● PASSAGE
╔══
When can we say, "I've done my reality check" before getting married?
By Totorns
@Totorns (13)
December 12, 2009 11:34am CST
Undeniably, the need to discover our purest and genuine reasons for entering in such a new way of living, not to mention the infinite possibilities of happiness, assures us with the benefit of peace in making such decision and leaves us to the very least a satisfied, responsible way of handling the relationship. Perhaps, it is a way of working to make not only a happy marriage but also equally important, a successful marriage.
Although, understandable as it is for some to have a comment like, "Just the thought of it makes me tremble with fear", the fact is, it is a highly recommended act to understand why in order to make people get the benefit of the doubt, for sooner or later it is possible, bachelors will miss the timely oriented opportunity of marriage. Yes! Yes! I get it! It depends on an individual. Old dogs are pretty much capable of learning new tricks. Like it or not, it has been a rampant ideology among young individuals to have what they say, FEAR OF THE UNKNOWN. And it is costing our generation much to the dismay of our future. One reason? Because of this fear of the unknown, it is possible for young individuals to think that MARRIAGE should be prevented, and only be considered under certain foreseeable advantageous circumstances such as the certainty of LOVE and HAPPINESS. But if we stop there, the thing is we have to understand that the most appropriate way of handling the fear of marriage is to understand that good preparation early in our adult life in all aspects of our being and a good observation of our parents or perhaps some couples, is one sure way of making a good decision. Marriage don't come as a surprise there's always a precursor until one gets in the verge of a big decision. We should be in good control of our lives rather just always reacting, to the very least, we should not be just merely victims of circumstances.
2 responses
@Totorns (13)
•
13 Dec 09
Hi there!
Season's greetings!
The core idea will be the valuable lessons a person can get in reading and understanding the entire discussion with the comments made by reasonable people in the pursuit of enhancing the topic. It would be very unfortunate to have a very limited view about a significant issue of our generation by just looking at the introduction. Nevertheless, I sensed your cause, that is why I do appreciate your effort to think about what is the main idea. Well, what do you think?
╚══
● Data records
╔══
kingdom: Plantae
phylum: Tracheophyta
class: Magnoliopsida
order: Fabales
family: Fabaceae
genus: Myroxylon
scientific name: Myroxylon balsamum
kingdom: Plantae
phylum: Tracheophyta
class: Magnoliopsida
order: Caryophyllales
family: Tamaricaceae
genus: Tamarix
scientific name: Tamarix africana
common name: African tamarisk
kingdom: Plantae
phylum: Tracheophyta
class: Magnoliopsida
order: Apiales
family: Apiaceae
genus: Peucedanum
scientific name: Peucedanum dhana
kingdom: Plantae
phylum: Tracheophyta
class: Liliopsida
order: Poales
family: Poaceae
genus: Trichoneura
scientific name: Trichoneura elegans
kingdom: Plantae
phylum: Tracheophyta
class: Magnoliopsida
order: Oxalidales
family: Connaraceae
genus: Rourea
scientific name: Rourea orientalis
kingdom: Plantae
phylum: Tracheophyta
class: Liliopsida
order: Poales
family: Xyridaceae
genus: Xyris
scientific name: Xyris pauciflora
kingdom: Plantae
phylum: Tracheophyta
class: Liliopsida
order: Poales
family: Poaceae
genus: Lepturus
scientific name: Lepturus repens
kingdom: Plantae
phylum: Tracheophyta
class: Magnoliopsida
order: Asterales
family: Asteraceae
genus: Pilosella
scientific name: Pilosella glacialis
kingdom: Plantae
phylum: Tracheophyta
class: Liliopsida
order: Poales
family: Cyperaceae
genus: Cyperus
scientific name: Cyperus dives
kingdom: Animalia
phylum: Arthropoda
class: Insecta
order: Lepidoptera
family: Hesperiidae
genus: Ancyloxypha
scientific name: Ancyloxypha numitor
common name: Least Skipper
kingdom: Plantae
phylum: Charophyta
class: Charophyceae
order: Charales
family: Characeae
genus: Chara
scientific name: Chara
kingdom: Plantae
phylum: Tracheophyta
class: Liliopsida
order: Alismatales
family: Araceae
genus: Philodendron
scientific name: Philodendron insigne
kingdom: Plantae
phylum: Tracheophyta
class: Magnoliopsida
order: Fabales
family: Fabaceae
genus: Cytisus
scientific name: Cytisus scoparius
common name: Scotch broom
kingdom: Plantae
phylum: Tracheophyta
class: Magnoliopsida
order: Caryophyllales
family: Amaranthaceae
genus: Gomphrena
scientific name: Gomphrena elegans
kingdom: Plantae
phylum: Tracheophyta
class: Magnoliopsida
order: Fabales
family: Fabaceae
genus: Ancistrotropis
╚══
● BRIEF A
Repeat the stretch of the marriage post from "2 responses" through "do you think?", substituting "opening" for "introduction".
● BRIEF B
In the marriage post's paragraph that begins "Although, understandable as it is," list every word or phrase written entirely in capital letters, leaving out the single-letter "I".
The data is separate material and has no connection to the marriage post.

● WRITTEN RESPONSE A
2 responses
@Totorns (13)
•
13 Dec 09
Hi there!
Season's greetings!
The core idea will be the valuable lessons a person can get in reading and understanding the entire discussion with the comments made by reasonable people in the pursuit of enhancing the topic. It would be very unfortunate to have a very limited view about a significant issue of our generation by just looking at the opening. Nevertheless, I sensed your cause, that is why I do appreciate your effort to think about what is the main idea. Well, what do you think?

● WRITTEN RESPONSE B
FEAR OF THE UNKNOWN
MARRIAGE
LOVE
HAPPINESS